■ **JOB ITEM**:
Report how many lines in the data below contain the word "categories". Give only the number.

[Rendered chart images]

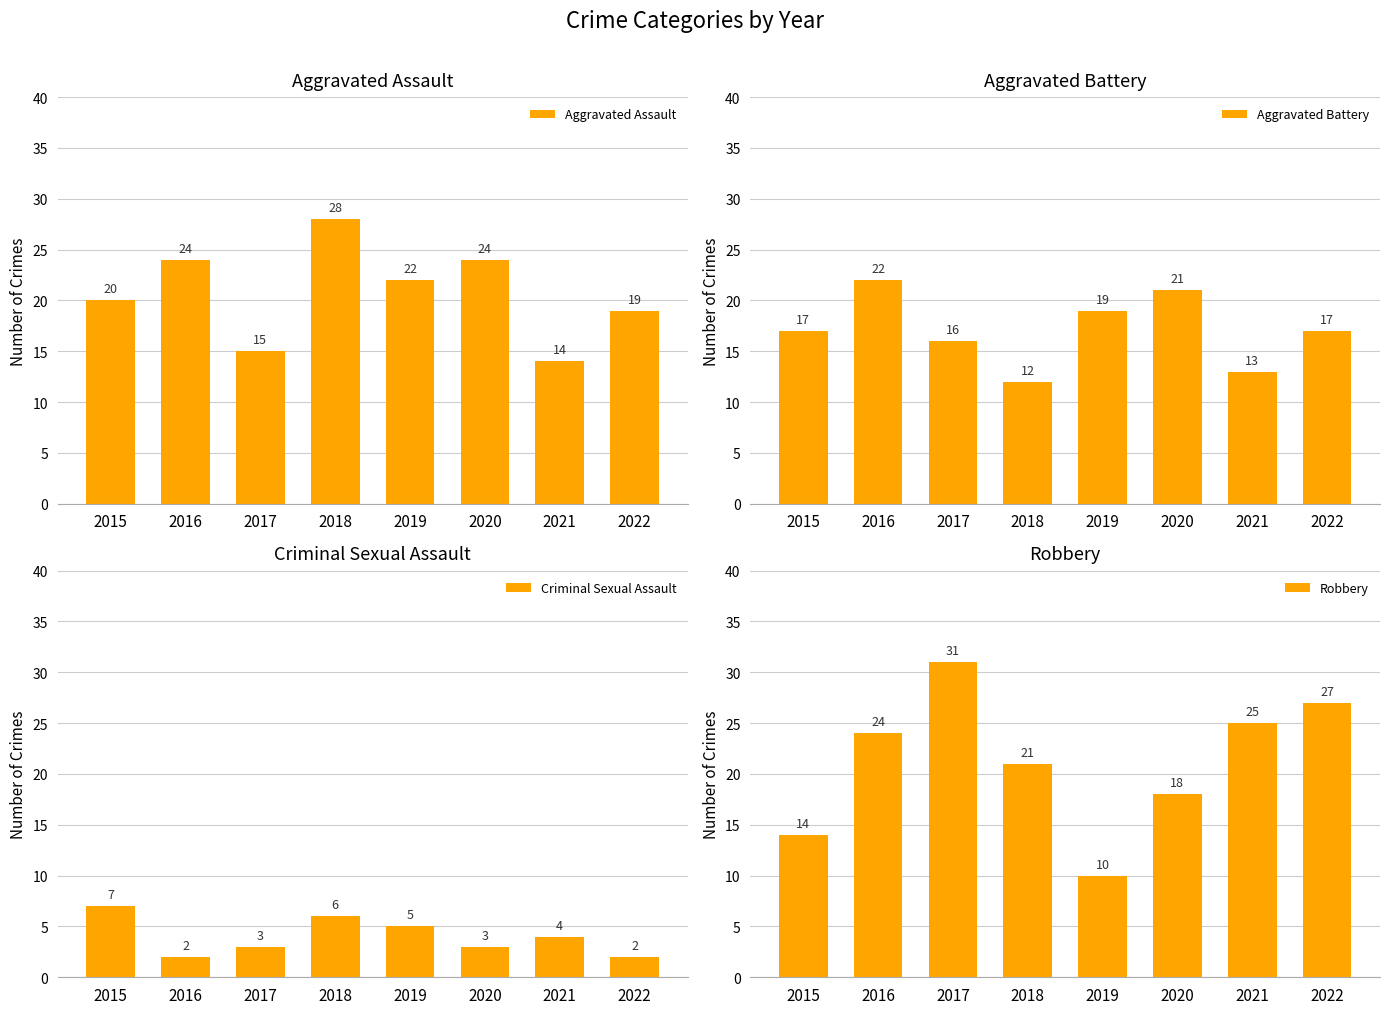

How many Criminal Sexual Assault values are between 3 and 6?

5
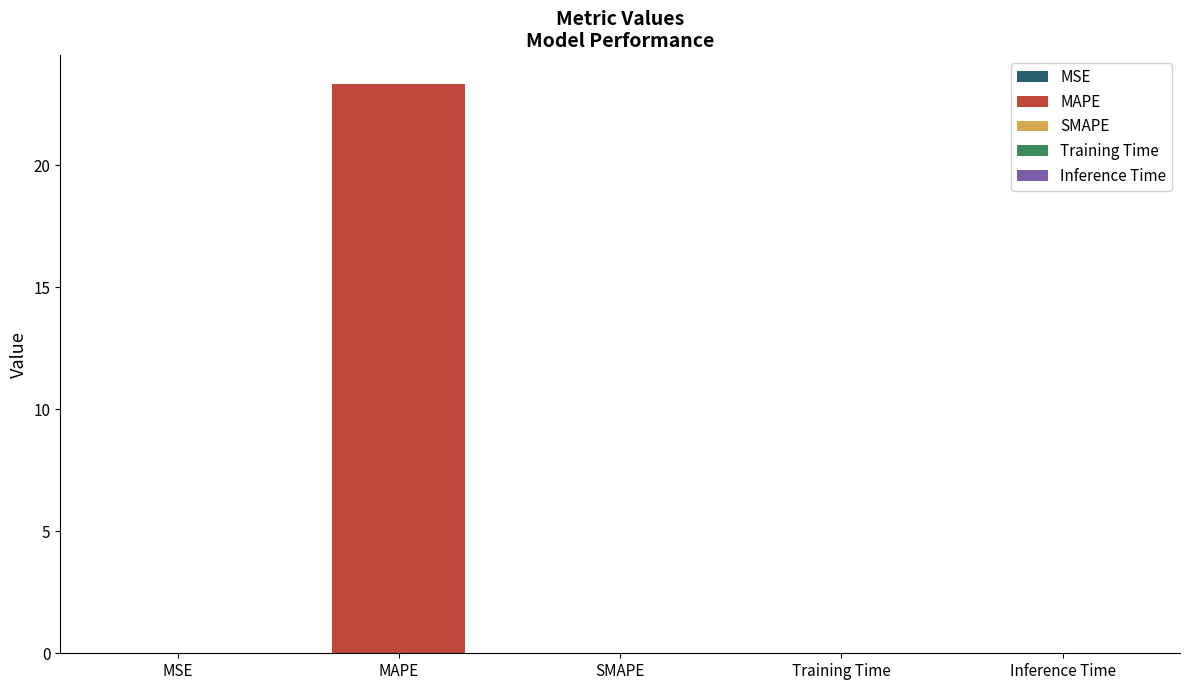

Rank the categories by value from lowest to highest.

SMAPE, Inference Time, Training Time, MSE, MAPE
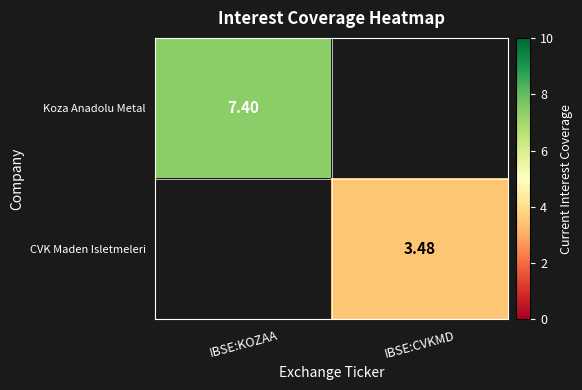

At which label does CVK Maden Isletmeleri reach its peak?

IBSE:CVKMD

■ **COMPLETED TASK**:
1